If you’re using a Tugboat-provided image, outgoing email generated within your Preview should forward to our SMTP proxy. Tugboat captures that outgoing email, and displays it in Captured Mail when you click into a Preview. This makes it possible for you to verify that email is sending as expected.
Tugboat-provided images send outbound email through the Tugboat SMTP proxy by default. If you are using your own image, or your codebase does not use the underlying operating system mail configuration, use the \$TUGBOAT_SMTP Environment Variable to ensure that Tugboat is able to properly capture your outbound email.
Tugboat makes a best-effort attempt at capturing outbound email. Commonly used outbound SMTP ports (25, 465, 587, and 2525) are blocked, and any mail sent through the Tugboat SMTP proxy (on ports 25 and 587) is captured for display with the Preview that sent it.

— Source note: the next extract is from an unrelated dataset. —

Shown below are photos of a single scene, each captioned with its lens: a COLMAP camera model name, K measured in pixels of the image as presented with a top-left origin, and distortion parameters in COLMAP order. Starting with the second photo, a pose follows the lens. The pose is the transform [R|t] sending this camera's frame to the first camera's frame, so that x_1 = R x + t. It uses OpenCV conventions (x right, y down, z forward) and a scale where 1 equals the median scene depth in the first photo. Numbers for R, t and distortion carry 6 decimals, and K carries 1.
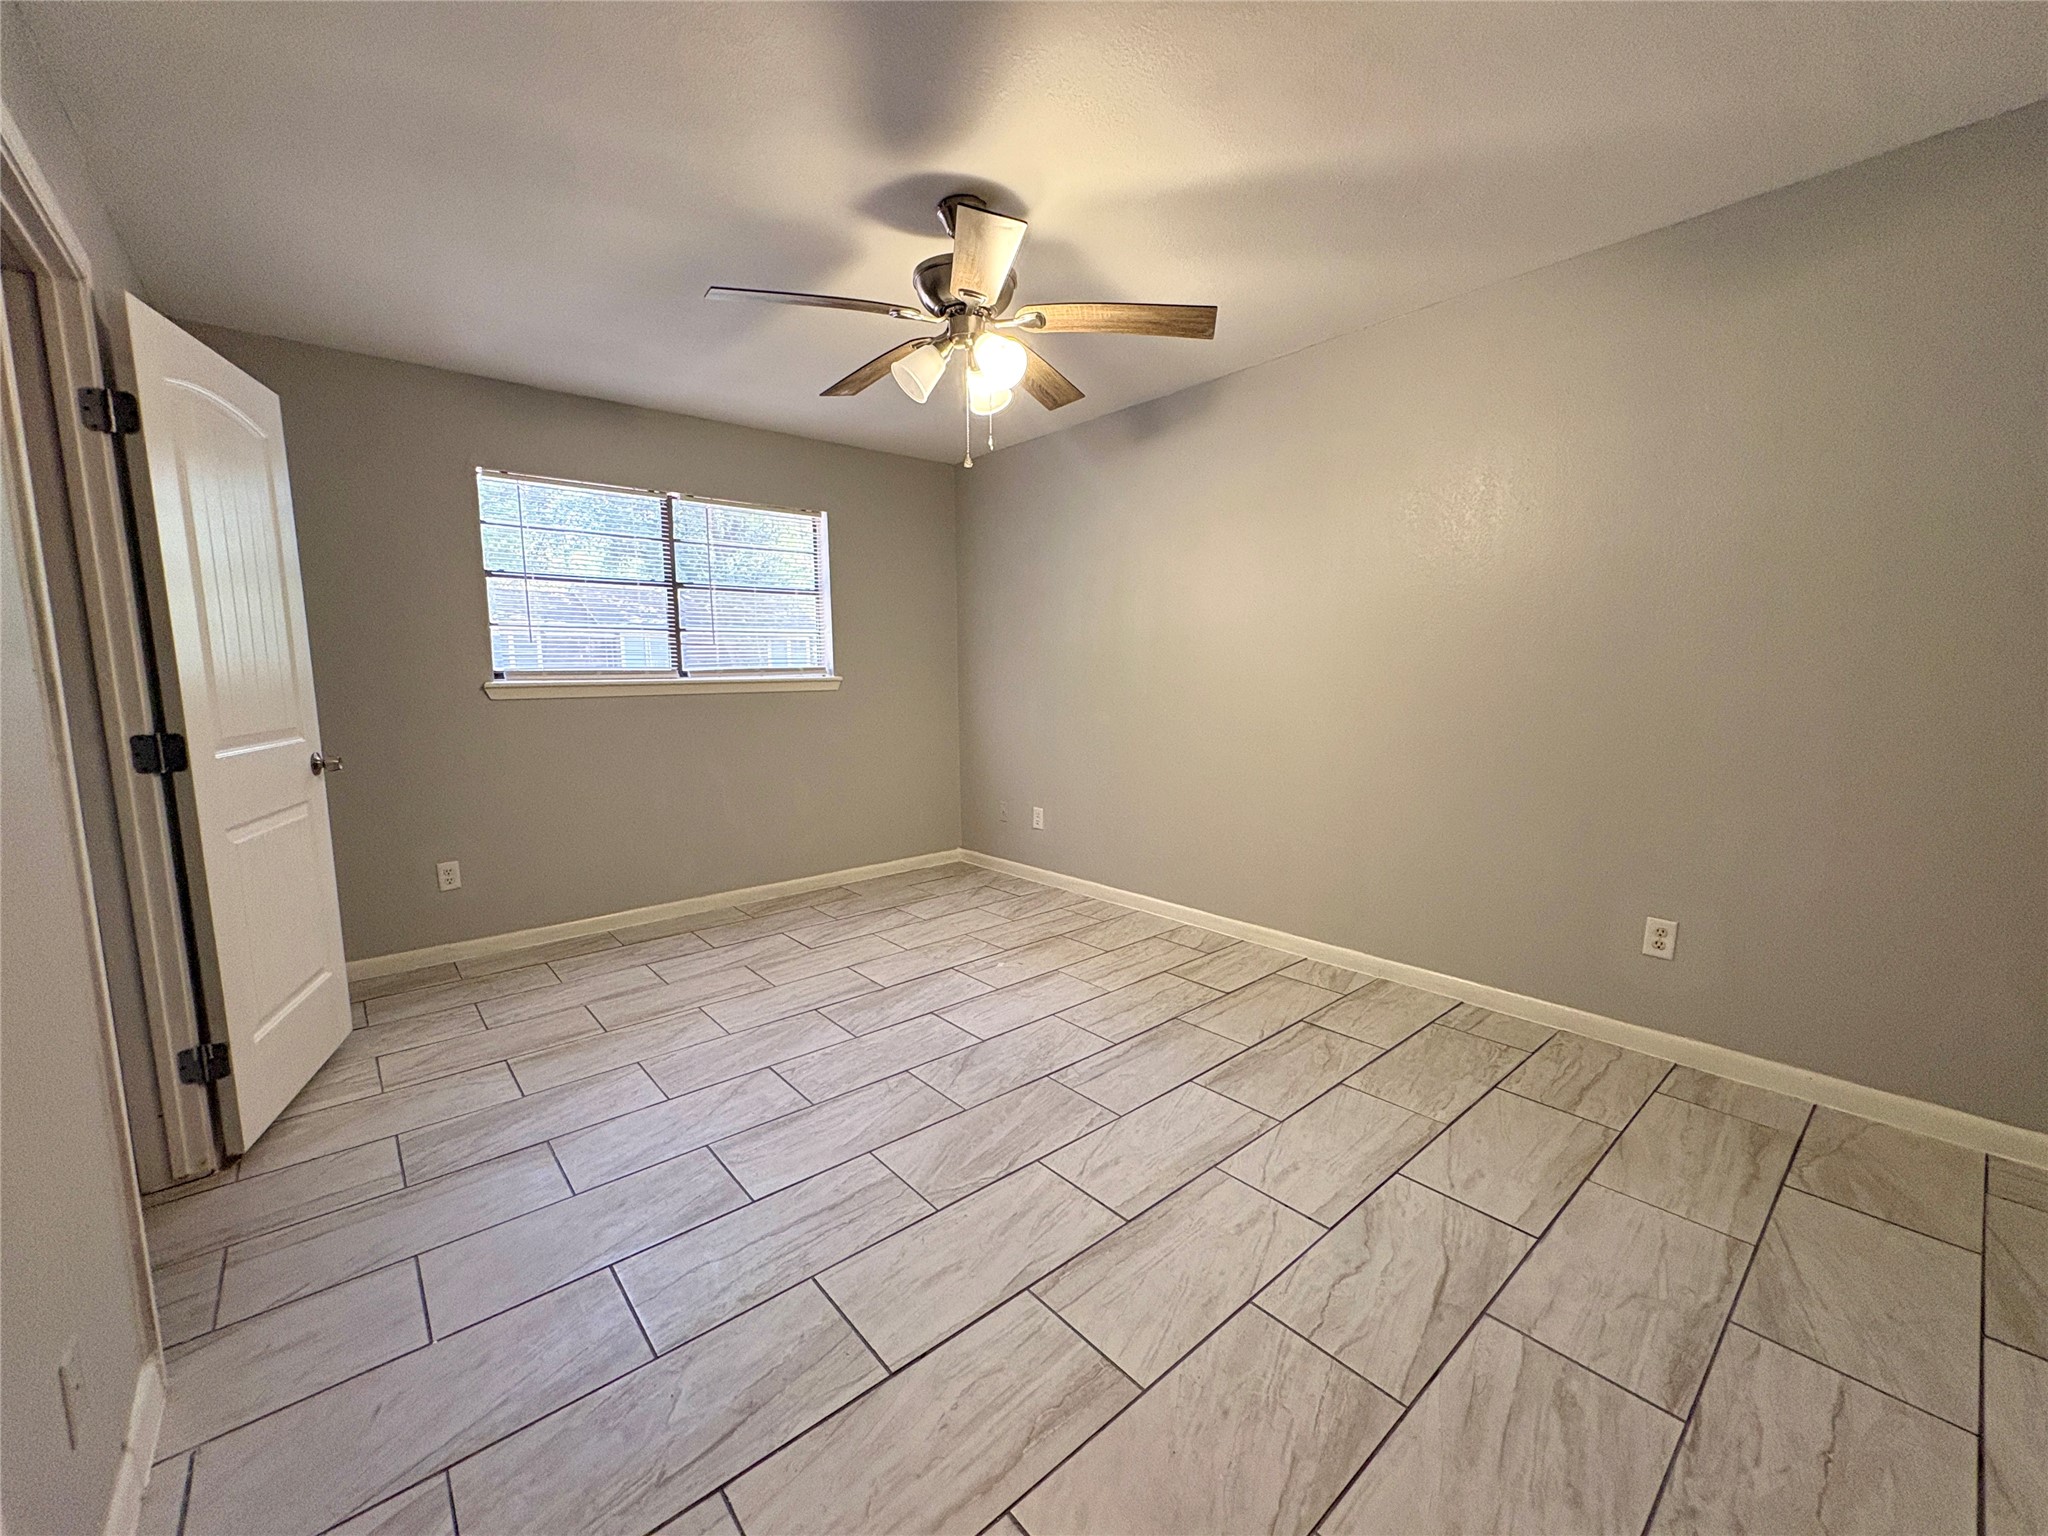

As with the Project and Repository views, when you drill down into a Preview, you can view Preview Statistics. These statistics illustrate things like how the size of the Preview has changed over time, as well as how the average build time and average refresh time has changed. These are useful metrics to spot changes that might indicate regressions, or opportunities to optimize your web app or website to reduce asset size or improve build and deploy speeds.
When you click into the drop-down at the upper right-hand corner of the Preview Statistics pane, you can change the view. Options include Day, Week, Month, and Year.